Trip-hop sits somewhere between hip-hop’s grit and the introspection of jazz, funk, and dub. It’s an atmospheric, downtempo sound built on breakbeats that tells stories in smoke and static, where the past and present blur into something dreamlike — a sound long tied to the Gen X soft-club sensibility.
It’s always been the sound of late nights: slow, cinematic, and perhaps a little bruised. The 1990s gave it form, a mix of hip-hop breaks, dub, R&B, and smoky vocals that hung heavy in the air. Nearly thirty years later, that same feeling is back, not as nostalgia, but as something new.
The sound that lingered
Born in Bristol’s underground, trip-hop never had a loud presence. Massive Attack, Portishead, and Tricky made music that was patient and moody. Something you felt, more than you danced to. By the late 1990s, hints of it started seeping into the mainstream.
Björk’s experimental sound carried traces of trip-hop’s pulse. Madonna’s 1998 record, Ray of Light, wove in its textures without fully claiming the genre. Even Lana Del Rey paired the trip-hop sound with pop glamour in the 2010s.
It never really disappeared. It just slipped into quieter corners, waiting for the right moment to return.
Trip-hop now: Not a revival but a recalibration
Fast-forward to 2025, and trip-hop is quietly seeping back into both indie and pop. What started as a smoky, late-night sound has found a new home, which makes sense, since everything feels nostalgia-driven right now.
You can hear it clearly in Addison Rae’s debut record, Addison. Even before release, her singles hinted at a moody, trip-hop-leaning direction, more introspective and textured in sound. Songs like “Headphones On” and “Times Like These” move slow and heavy but still warm. It is that familiar 2 a.m. sense of being lost in thought, or standing by the water as the world slows down.
“My life moves faster than me. Can’t feel the ground beneath my feet,” a confession tracing the same quiet confusion that made trip-hop so human, paired with its instrumental that drifts through the genre’s familiar haze. It’s trip-hop through and through.
That same pulse runs through Erika de Casier, Kelela, and FKA twigs. De Casier’s “Miss” leans into smooth R&B rhythms. Kelela’s “Contact” feels like that moment before a night out, getting ready under dim hotel lights, everything slow, sensual, and expectant. Twigs’ recent EUSEXUA revisits that same trip-hop mood too. They’re not recreating it, they’re reshaping it for now.
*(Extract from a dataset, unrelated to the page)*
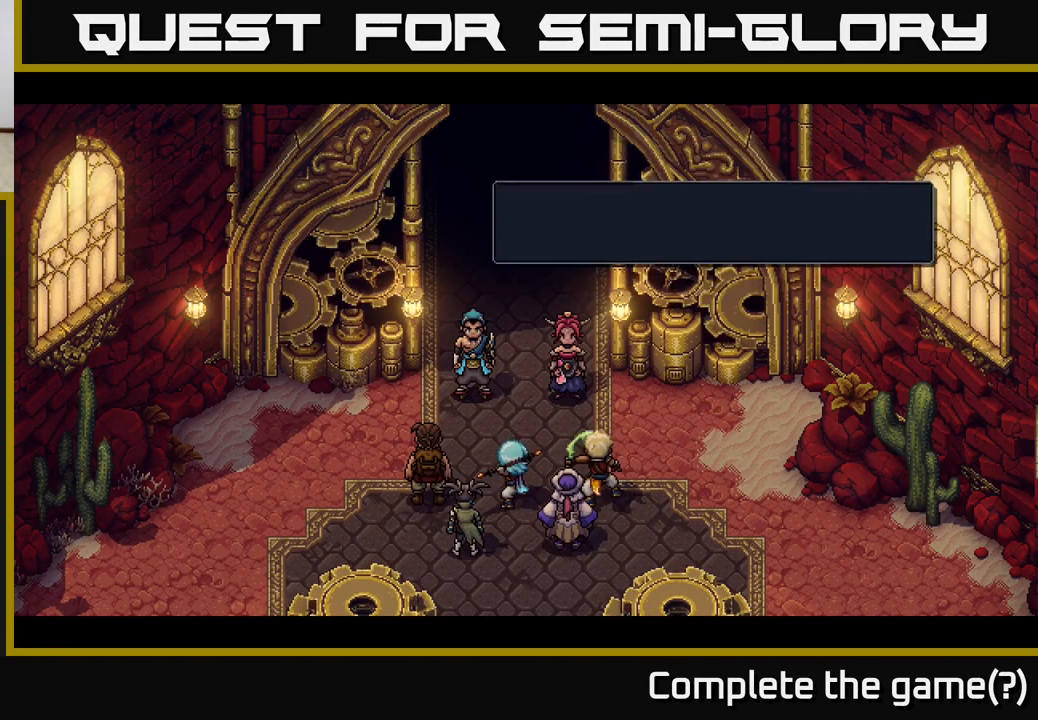
{"buttons": [], "left_stick": "center", "right_stick": "center", "events": []}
After, a duo that calls their sound “trip-pop,” captures a kind of Y2K trip-hop energy that recalls Frou Frou and Dido. They describe it as “hook-based-trip-hop,” vibey and lowkey but still structured, sitting somewhere between mood and melody. Their music has that angelic, cathartic edge to emotional themes, paired with production that feels cohesive, dreamy, and atmospheric.
The visuals match the sound, dreamy and slightly unreal. If you’re into Frutiger Aero aesthetics or anything adjacent, After’s music nails that vibe effortlessly. And if you love Addison Rae’s “Headphones On” or “Times Like These,” you’ll find a similar kind of float here.
Smaller acts like 16 Underground, Teather, and a.s.o. are carrying trip-hop’s darker edge, keeping that classic spirit alive through heavy basslines and late-night atmospheres. Vegyn’s recent discography definitely leans into a 90s trip-hop-inspired sound. Dusty drums, moody pacing, and that heavy-lidded atmosphere that sits somewhere between dream and decay. Tracks like “Last Night I Dreamt I Was Alone” push that feeling even further. These are the artists bridging the old and new, letting trip-hop evolve without losing what made it special.
You can feel its touch everywhere — in the beats, in the mood, in how it lingers. With albums like Addison getting real critical love, trip-hop’s pulse is back in the mainstream. Not loud, but steady, exactly how it’s always been.
Trip-hop today doesn’t feel like something artists plan for. It just appears. A sound that naturally finds its way into their music. It’s less a genre now, more a mood, living somewhere between melancholy and the calmness of it all.
Why It Hits Different Now
Trip-hop has always been music for the in-between — between genres, emotions, even hours of the night. Maybe that’s why it fits again now. In a world that moves too fast, it slows things down. In an era obsessed with spectacle, it creates space.
This isn’t about nostalgia. It’s about the feeling that it brings. Music that doesn’t shout for attention but stays with you quietly, long after it ends.
Men’s Folio Malaysia curates a playlist of artists keeping that feeling alive. They may not all be textbook or pure trip-hop, but each one echoes the genre’s tone in their own way.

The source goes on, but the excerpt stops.